Dans le film de Sandrine Bonnaire, un père en mal de voir son fils après une séparation douloureuse, occupait en cachette la cave de l’appartement de son ex-femme, afin d’y retrouver son fils. Dans "Moi et toi", Lorenzo, 14 ans, se réfugie dans la cave de l’appartement de sa mère pour y vivre pleinement son sentiment de solitude. Jusqu’à ce que sa demi-sœur s’y réfugie à son tour pour le pire et le meilleur. Dans les deux cas : une affaire de famille, deux de ses membres allant sans le savoir l’un vers l’autre, dans le ventre des non-dits imagés par le sous-sol de l’habitat.

Jacopo Olmo Antinori dans "Moi et toi" de Bernardo Bertolucci 
 (KMBO)

Space Oddity
Lorenzo (Jacopo Olmo Antinori), casque Hiphone sur les oreilles, échappant à ses camarades de classe, capuche sur la tête, fuit son environnement, introverti, sauf avec sa mère, dont il est visiblement amoureux, et sa grand-mère qu’il affectionne. Il va s'affranchir de ce cadre qu’il ne supporte plus en s’enfonçant sous terre, dans la cave pour une semaine, en utilisant un subterfuge. Il sera mis à mal quand sa demi-sœur, elle aussi en rupture de ban, le rejoint. Tous deux vont se haïr, s’aimer, se retrouver, se découvrir pour ressortir au final de cette expérience ultime métamorphosés.
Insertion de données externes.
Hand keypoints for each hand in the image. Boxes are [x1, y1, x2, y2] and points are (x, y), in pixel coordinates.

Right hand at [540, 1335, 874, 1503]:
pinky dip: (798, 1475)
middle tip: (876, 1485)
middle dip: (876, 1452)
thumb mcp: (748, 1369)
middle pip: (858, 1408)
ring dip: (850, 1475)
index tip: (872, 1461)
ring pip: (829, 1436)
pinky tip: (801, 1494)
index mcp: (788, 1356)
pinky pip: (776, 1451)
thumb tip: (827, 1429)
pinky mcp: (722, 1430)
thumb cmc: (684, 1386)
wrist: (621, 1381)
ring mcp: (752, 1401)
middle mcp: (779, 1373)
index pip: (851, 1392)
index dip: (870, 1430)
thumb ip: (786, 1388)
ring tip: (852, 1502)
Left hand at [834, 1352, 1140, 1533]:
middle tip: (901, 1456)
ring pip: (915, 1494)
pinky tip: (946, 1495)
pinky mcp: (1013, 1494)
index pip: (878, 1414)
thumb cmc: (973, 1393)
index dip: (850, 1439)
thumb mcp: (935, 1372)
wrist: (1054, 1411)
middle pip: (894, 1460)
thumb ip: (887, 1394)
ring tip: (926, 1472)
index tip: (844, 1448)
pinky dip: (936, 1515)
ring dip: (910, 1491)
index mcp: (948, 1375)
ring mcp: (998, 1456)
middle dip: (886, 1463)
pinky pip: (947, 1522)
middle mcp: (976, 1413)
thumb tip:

Olivia (très belle Tea Falco, ici dans son premier grand rôle), d’une dizaine d’années l’aînée de Lorenzo, va l’amener à maturité, en lui apprenant les affres d’une famille décomposée qu’il connaît peu, ou mal. L’inverse se vérifiera dans la prise en charge par l’adolescent de la toxicomanie de sa demi-sœur en lui montrant son potentiel de responsabilisation. Tous deux vont évoluer selon un rythme progressif, que Bertolucci exploite avec réalisme, sans bousculer les choses, en les graduant avec parcimonie.

Tea Falco dans "Moi et toi" de Bernardo Bertolucci
 (KMBO)

Ainsi, étonnant d’observer combien il film le visage de Lorenzo en gros, voire très gros plans, ne nous privant d’aucun de ses boutons d’acné (à côté « Les Beaux gosses », c’est de l’ellipse robbe-grienne), et qui disparaissent, s’estompent au fil de sa maturation. Au-delà de cette anecdote graphique, une énergie s’instaure entre les deux personnages et acteurs. Un sentiment peu évident à transmettre dans ce huis-clos qui aurait pu être pesant, mais où l’on s’immisce, avec complicité, au son d’une musique très bien choisie, actrice du film, dont une version rare de « Space Oddity » chantée en italien par David Bowie qui pourrait en être l’hymne.